Data records

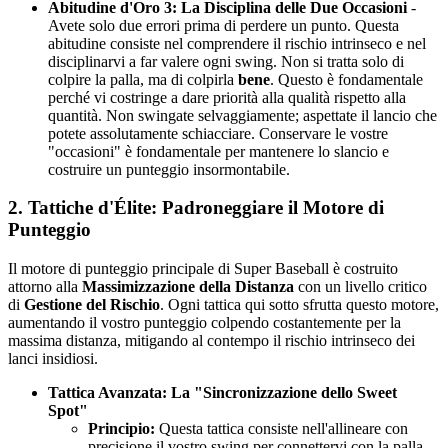
Abitudine d'Oro 3: La Disciplina delle Due Occasioni
-
Avete solo due errori prima di perdere un punto. Questa
abitudine consiste nel comprendere il rischio intrinseco e nel
disciplinarvi a far valere ogni swing. Non si tratta solo di
colpire la palla, ma di colpirla
bene
. Questo è fondamentale
perché vi costringe a dare priorità alla qualità rispetto alla
quantità. Non swingate selvaggiamente; aspettate il lancio che
potete assolutamente schiacciare. Conservare le vostre
"occasioni" è fondamentale per mantenere lo slancio e
costruire un punteggio insormontabile.
2. Tattiche d'Élite: Padroneggiare il Motore di
Punteggio
Il motore di punteggio principale di Super Baseball è costruito
attorno alla
Massimizzazione della Distanza
con un livello critico
di
Gestione del Rischio
. Ogni tattica qui sotto sfrutta questo motore,
aumentando il vostro punteggio colpendo costantemente per la
massima distanza, mitigando al contempo il rischio intrinseco dei
lanci insidiosi.
Tattica Avanzata: La "Sincronizzazione dello Sweet
Spot"
Principio:
Questa tattica consiste nell'allineare con
precisione il vostro swing per connettervi con la palla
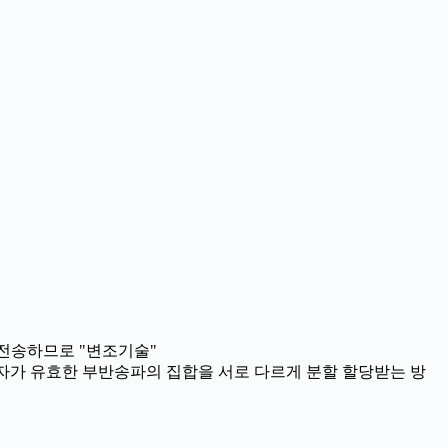
할하여 전송하므로 "변조기술"
아니라 여러 사용자가 유효한 부반송파의 집합을 서로 다르게 분할 할당받는 방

WORK INSTRUCTIONS. The records above are to be repeated exactly, with every picture removed from the copy.

OUTPUT OF THE TASK.
Abitudine d'Oro 3: La Disciplina delle Due Occasioni
-
Avete solo due errori prima di perdere un punto. Questa
abitudine consiste nel comprendere il rischio intrinseco e nel
disciplinarvi a far valere ogni swing. Non si tratta solo di
colpire la palla, ma di colpirla
bene
. Questo è fondamentale
perché vi costringe a dare priorità alla qualità rispetto alla
quantità. Non swingate selvaggiamente; aspettate il lancio che
potete assolutamente schiacciare. Conservare le vostre
"occasioni" è fondamentale per mantenere lo slancio e
costruire un punteggio insormontabile.
2. Tattiche d'Élite: Padroneggiare il Motore di
Punteggio
Il motore di punteggio principale di Super Baseball è costruito
attorno alla
Massimizzazione della Distanza
con un livello critico
di
Gestione del Rischio
. Ogni tattica qui sotto sfrutta questo motore,
aumentando il vostro punteggio colpendo costantemente per la
massima distanza, mitigando al contempo il rischio intrinseco dei
lanci insidiosi.
Tattica Avanzata: La "Sincronizzazione dello Sweet
Spot"
Principio:
Questa tattica consiste nell'allineare con
precisione il vostro swing per connettervi con la palla
할하여 전송하므로 "변조기술"
아니라 여러 사용자가 유효한 부반송파의 집합을 서로 다르게 분할 할당받는 방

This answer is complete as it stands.